Uno vive entre gentes pomposas. Hay quien habla del arquitrabe y sus problemas lo mismo que si fuera primo suyo, muy cercano además. Pues bien, parece ser que el arquitrabe está en peligro grave. Hay quien viene diciéndolo desde hace veinte años.

JAIME GIL DE BIEDMA

No hay espejos donde se puedan mirar las sociedades, y aunque los hubiera. A los pueblos no les gusta nada confrontarse a su imagen sin retocar. Les produce el desasosiego del aldeano ante el fotógrafo. Unos dirán que son cóncavos y que les distorsiona, otros que convexos y que les saca ridículos. Si ocurre con los retratos personales, ¿cómo no va a suceder con los colectivos? Si usted les ensalza, le dirán que ha comprendido la esencia; si les critica, que no ha sido capaz de pasar de la anécdota. A la gente le gusta quedar bien y, por tanto, cualquier retrato que se acerque a lo que el fotógrafo entiende como realista corre el riesgo de ser tachado de parcial o ignorante.

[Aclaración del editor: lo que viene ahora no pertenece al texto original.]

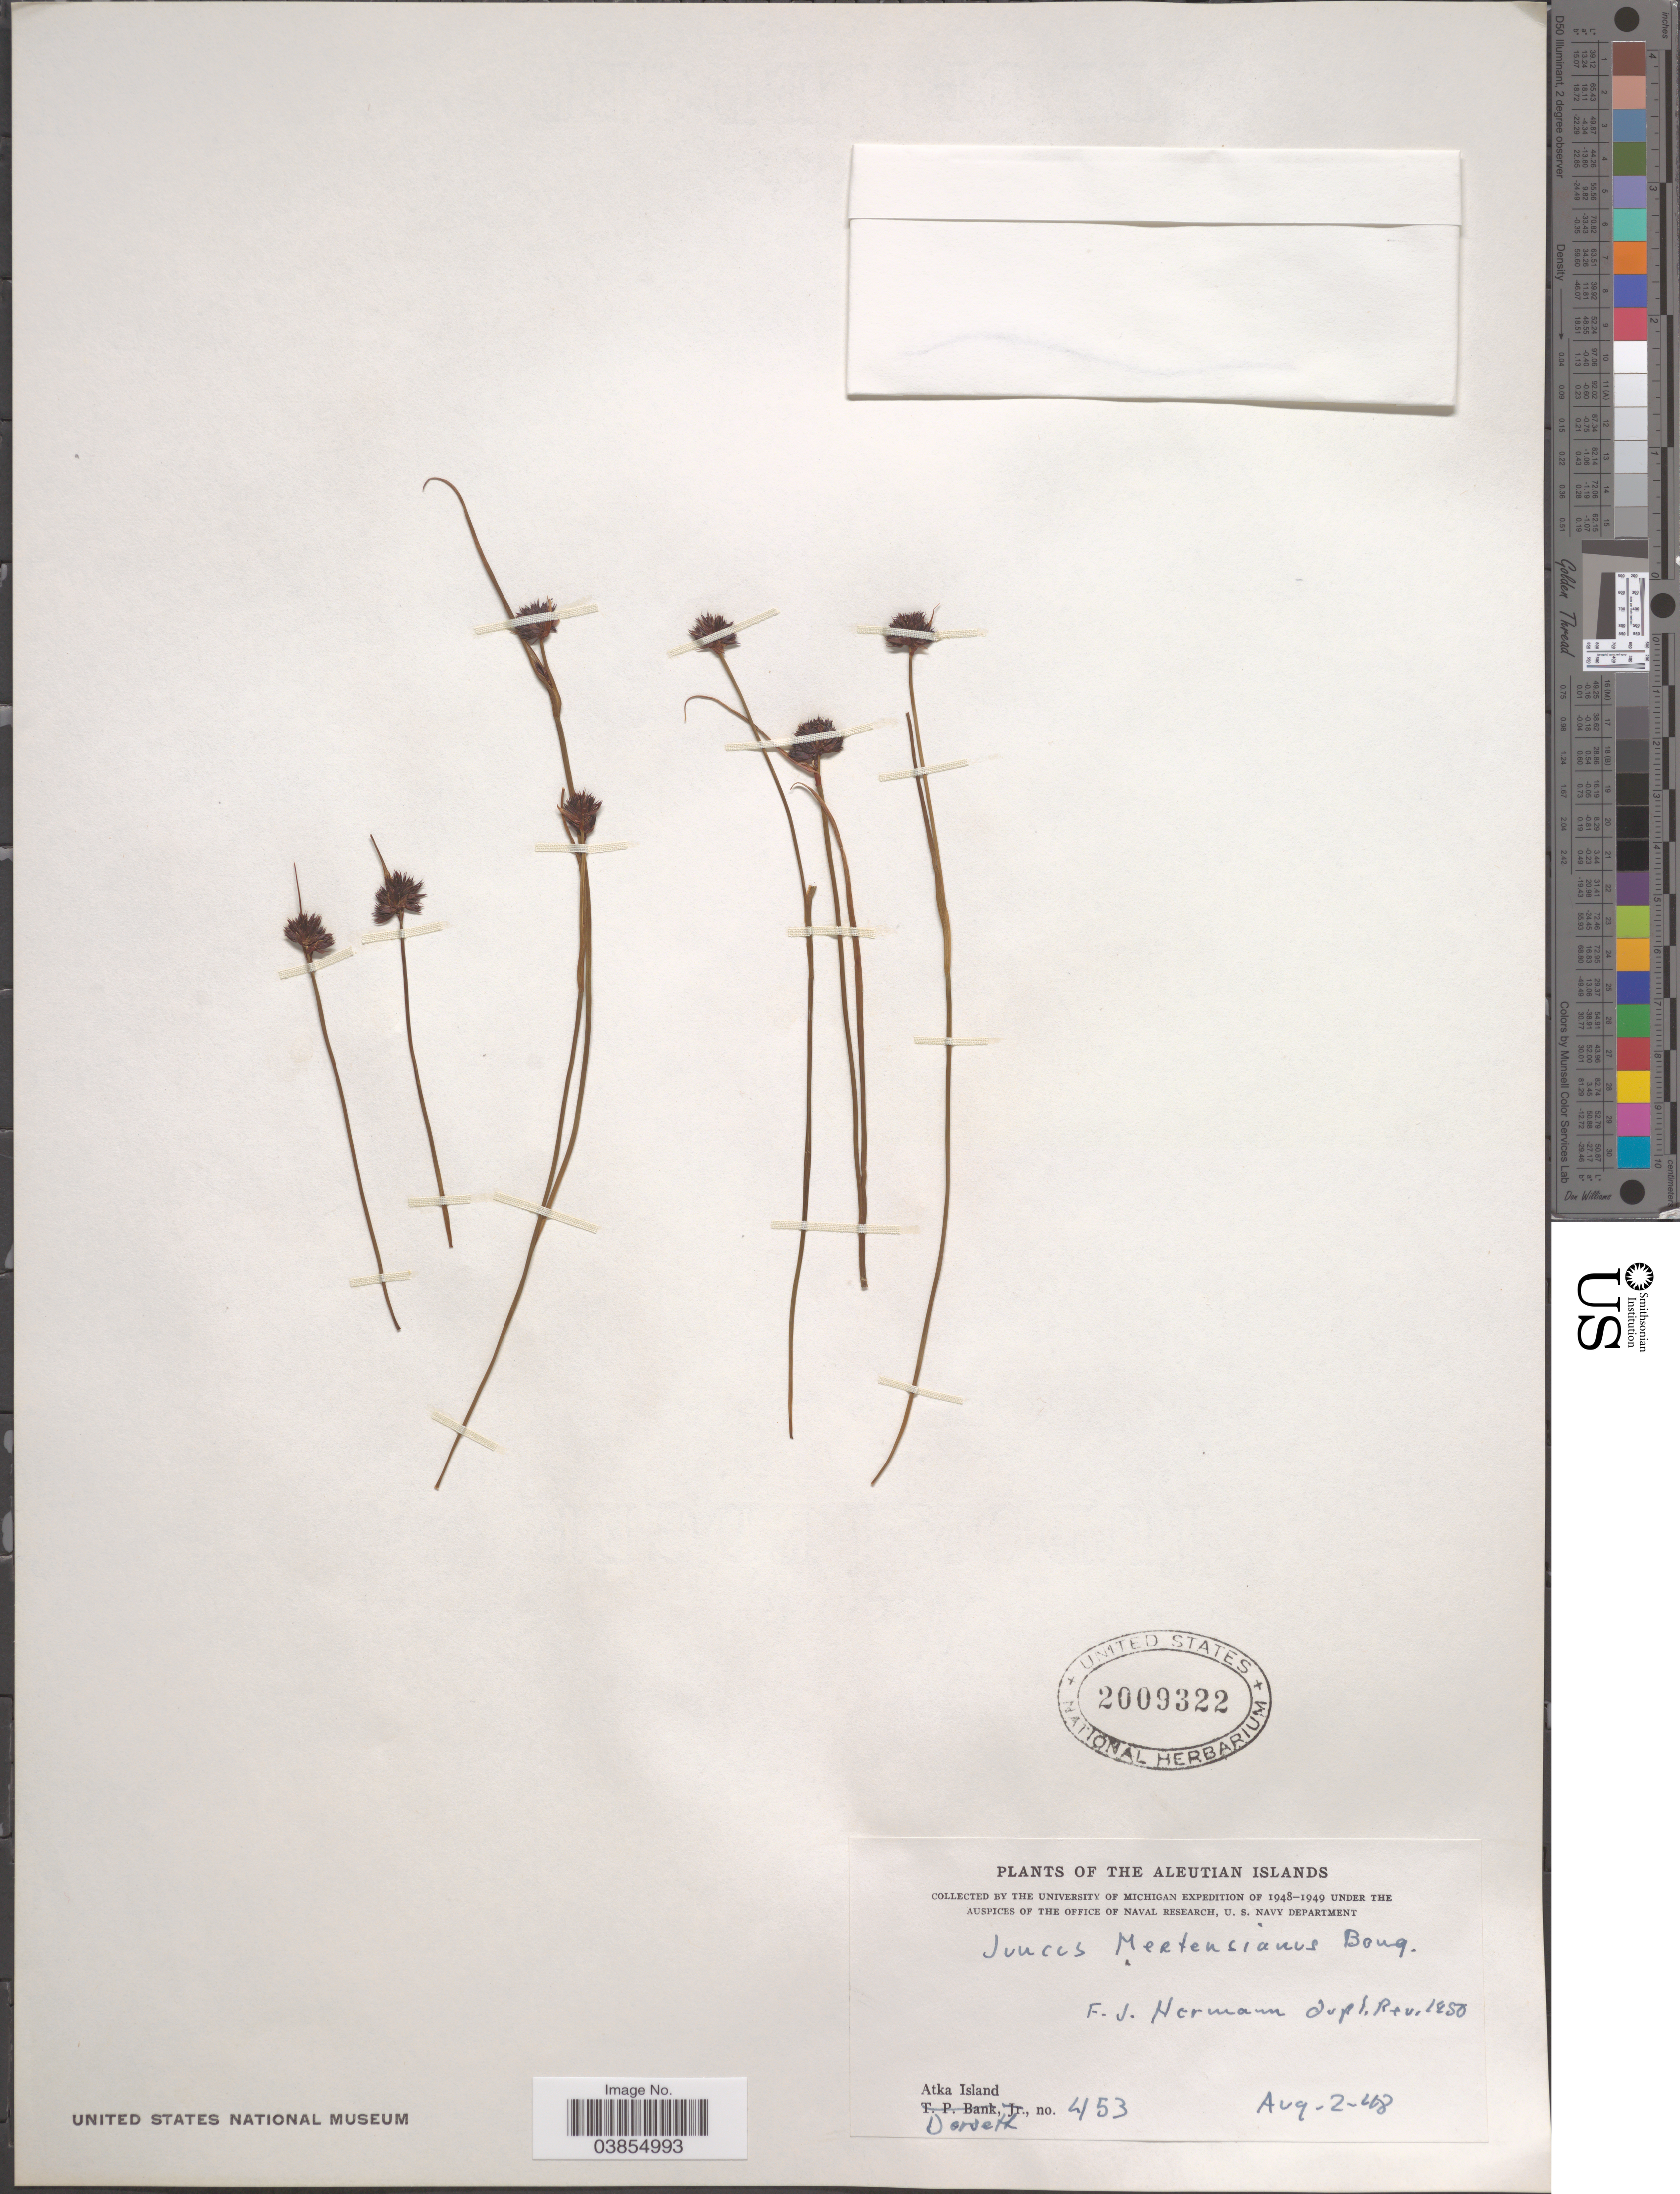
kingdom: Plantae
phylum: Tracheophyta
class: Liliopsida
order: Poales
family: Juncaceae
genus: Juncus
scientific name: Juncus mertensianus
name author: Bong.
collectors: -- Dorsett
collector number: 453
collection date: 1948-08-02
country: United States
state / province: Alaska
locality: Aleutian Islands. Atka Island.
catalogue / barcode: US 2009322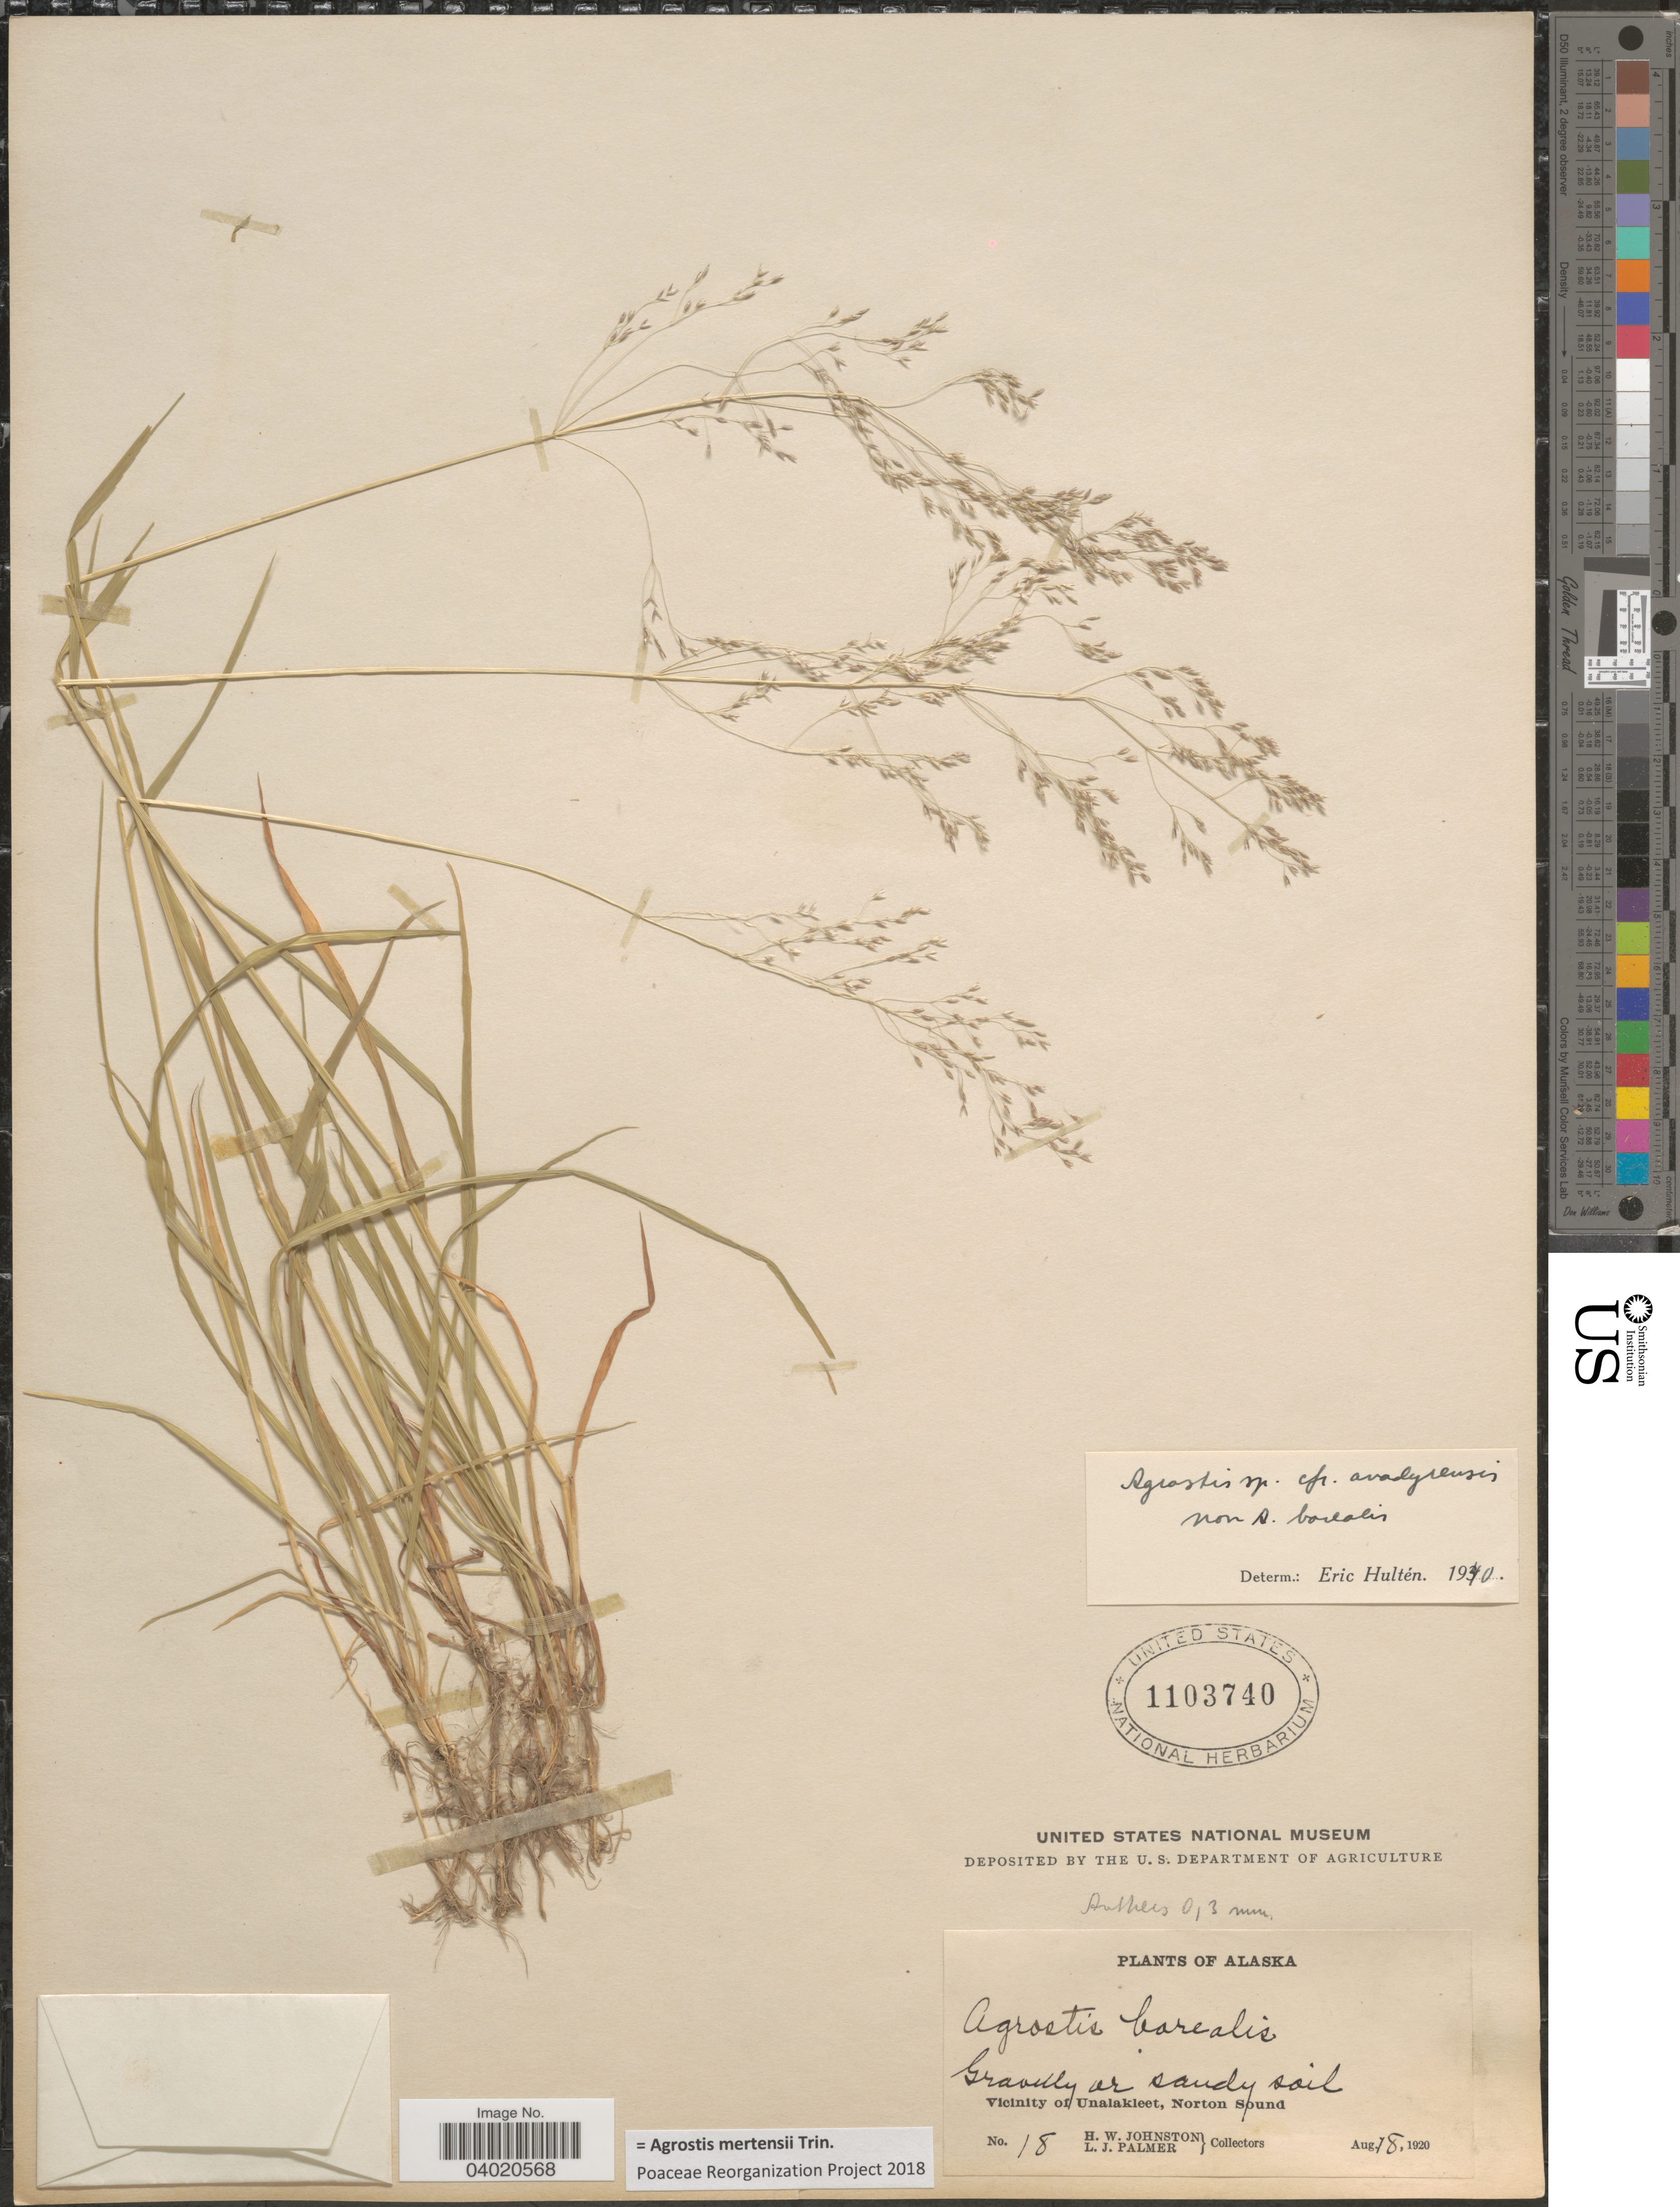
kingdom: Plantae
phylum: Tracheophyta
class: Liliopsida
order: Poales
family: Poaceae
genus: Agrostis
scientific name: Agrostis mertensii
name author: Trin.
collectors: H. W. Johnston & L. J. Palmer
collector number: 18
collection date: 1920-08-18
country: United States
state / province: Alaska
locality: Vicinity of Unalakleet, Norton Sound.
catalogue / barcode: US 1103740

Hay muchas maneras de mirarse en el espejo. Está la inquietante de todas las mañanas, mientras uno se afeita y aprecia, apenas sin quererlo, las erosiones del tiempo, auténticas devastaciones en forma de arrugas, manchas que parecían episódicas y que se van haciendo perennes. También está el gesto de secarse después de la ducha y ese cristal que nos fotografía en imágenes poco complacientes. A determinada edad el espejo va perdiendo ese aire de soporte para la satisfacción, la autoestima y hasta el respeto, que nos parecía lo normal cuando éramos más jóvenes. Y se va convirtiendo en recordatorio del tiempo pasado o de las cicatrices que nos dejaron las historias que vivimos en primera persona.

La idea del espejo me vino de la lectura continuada de estos cuarenta y seis textos que abarcan nada menos que diecisiete años de la historia de este país, que ahora es el mío porque yo lo decidí; un privilegio del que no gozan la mayoría de los autóctonos, obligados a vivir allí donde los parió su madre, les guste o no. De ahí el orgullo de «charnego», expresión utilizada para quien vino a trabajar a Cataluña. En mi caso no tiene el más mínimo sentido lo de sentirse integrado en la sociedad donde se vive, cosa que tampoco me ocurriría en París, Roma o Lisboa, porque no aspiro a ser «charnego agradecido». Ni ellos me regalan nada ni yo les bendigo por su benevolencia. Cada cual cumple con su trabajo y su responsabilidad como ciudadano. Punto.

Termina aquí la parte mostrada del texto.